Re: Working with a 1-GB XML file...
am 17.01.2008 19:07:44 von Keith Keller
On 2008-01-17, kj wrote:
>
> Hi. I have a large XML file (aboug 1G) that I would like to be
> able to interrogate in my code. Given its size, it's out of the
> question to read it all into memory. I'd like to avoid having to
> convert this thing to an RDB.
>
> Does anyone know of a module that can treat such a file as
> disk-resident data?
You should probably read
http://perl-xml.sourceforge.net/faq/#parser_selection
It sounds like you might want a SAX-based parser.
--keith
--
kkeller-usenet@wombat.san-francisco.ca.us
(try just my userid to email me)
AOLSFAQ=http://www.therockgarden.ca/aolsfaq.txt
see X- headers for PGP signature information
Re: Working with a 1-GB XML file...
am 17.01.2008 19:10:41 von xhoster
kj wrote:
> Hi. I have a large XML file (aboug 1G) that I would like to be
> able to interrogate in my code.
In what ways do you want to interrogate it? Is all the data in the file
relevant to you, or could you abstract just the relevant parts of it into
a much smaller, memory resident set? (XML::Twig might be good for that.)

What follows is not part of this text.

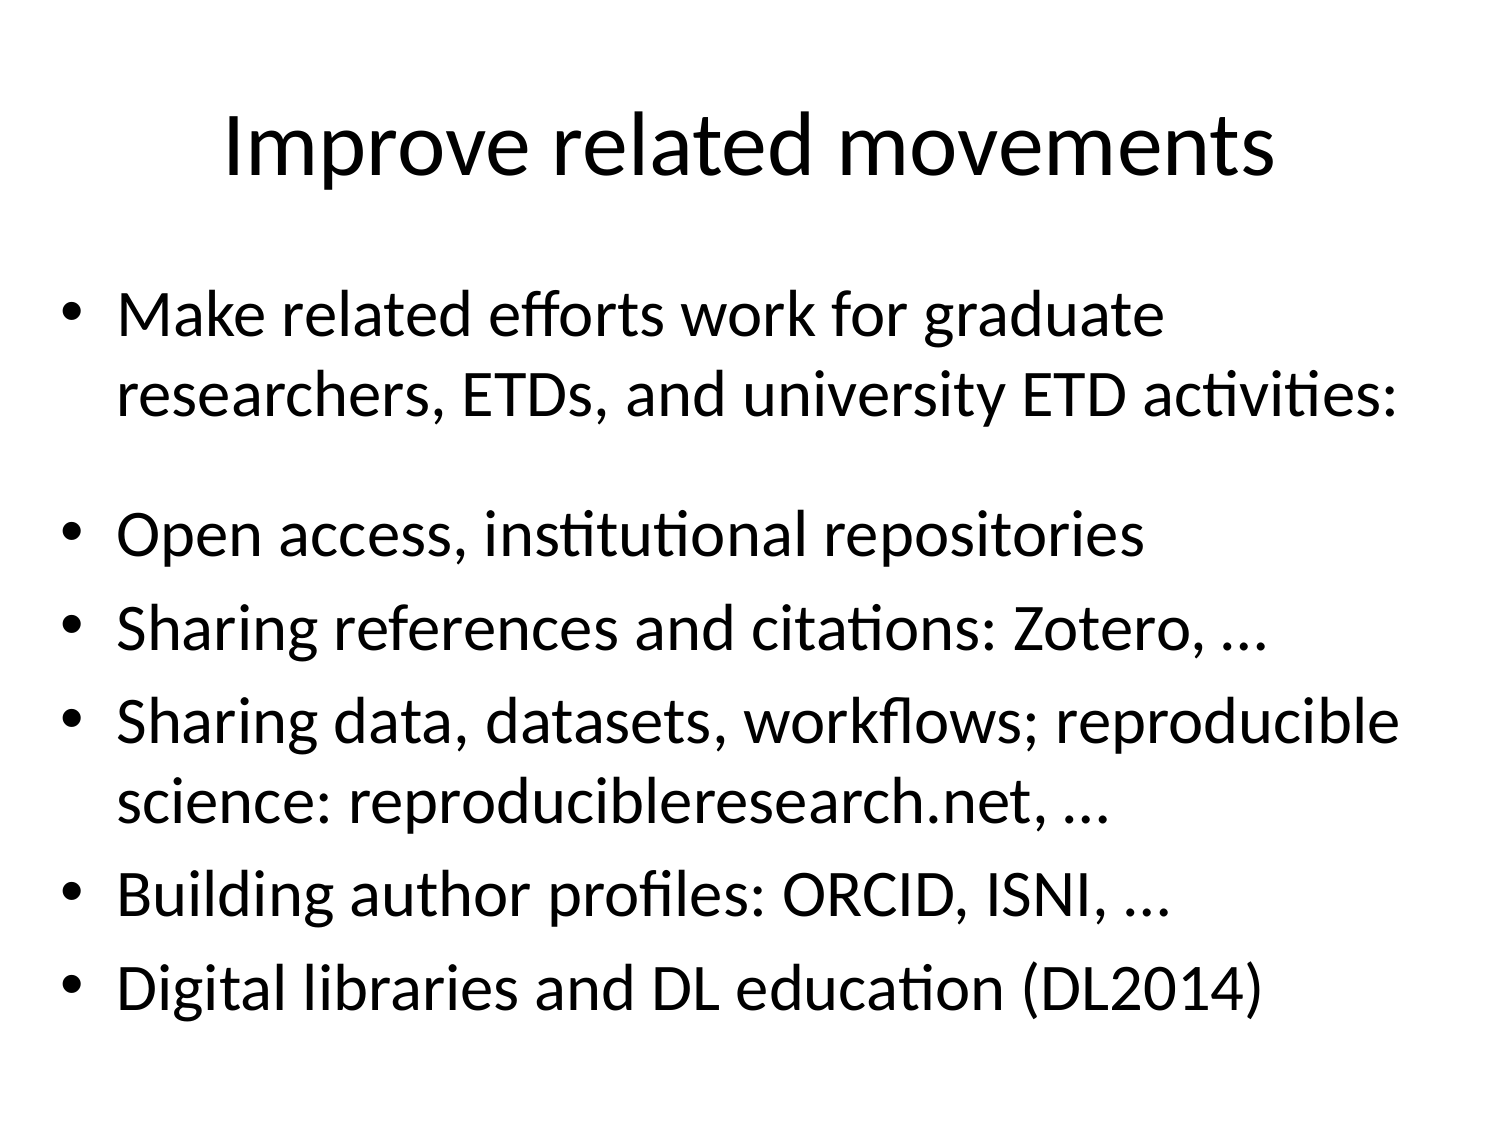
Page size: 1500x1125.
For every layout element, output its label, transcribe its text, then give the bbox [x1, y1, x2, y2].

> Given its size, it's out of the
> question to read it all into memory. I'd like to avoid having to
> convert this thing to an RDB.
How about converting it to a DBM::Deep file?
> Does anyone know of a module that can treat such a file as
> disk-resident data?
Well, no module is needed to treat it as disk-resident data, as that is
exactly what it is already. You need to give us a functional definition of
how you want to access the data. That will most likely drive the storage,
not the other way around.
You might be able to use DBD::AnyData, but there is no particular reason to
think it will like the format your XML is already in, or that it will be
fast.
Xho
--
-------------------- http://NewsReader.Com/ --------------------
The costs of publication of this article were defrayed in part by the
payment of page charges. This article must therefore be hereby marked
advertisement in accordance with 18 U.S.C. Section 1734 solely to indicate
this fact.
Re: Working with a 1-GB XML file...
am 17.01.2008 20:28:47 von John Bokma
kj wrote:
>
>
>
> Hi. I have a large XML file (aboug 1G) that I would like to be
> able to interrogate in my code. Given its size, it's out of the
> question to read it all into memory. I'd like to avoid having to
> convert this thing to an RDB.
>
> Does anyone know of a module that can treat such a file as
> disk-resident data?
It all depends a lot on /what/ is in the XML file. If it are records you
have to process one by one, XML::Twig might be the right answer. If you
have to process the file in a stream based way SAX or similar module might
be the answer.
--
John
http://johnbokma.com/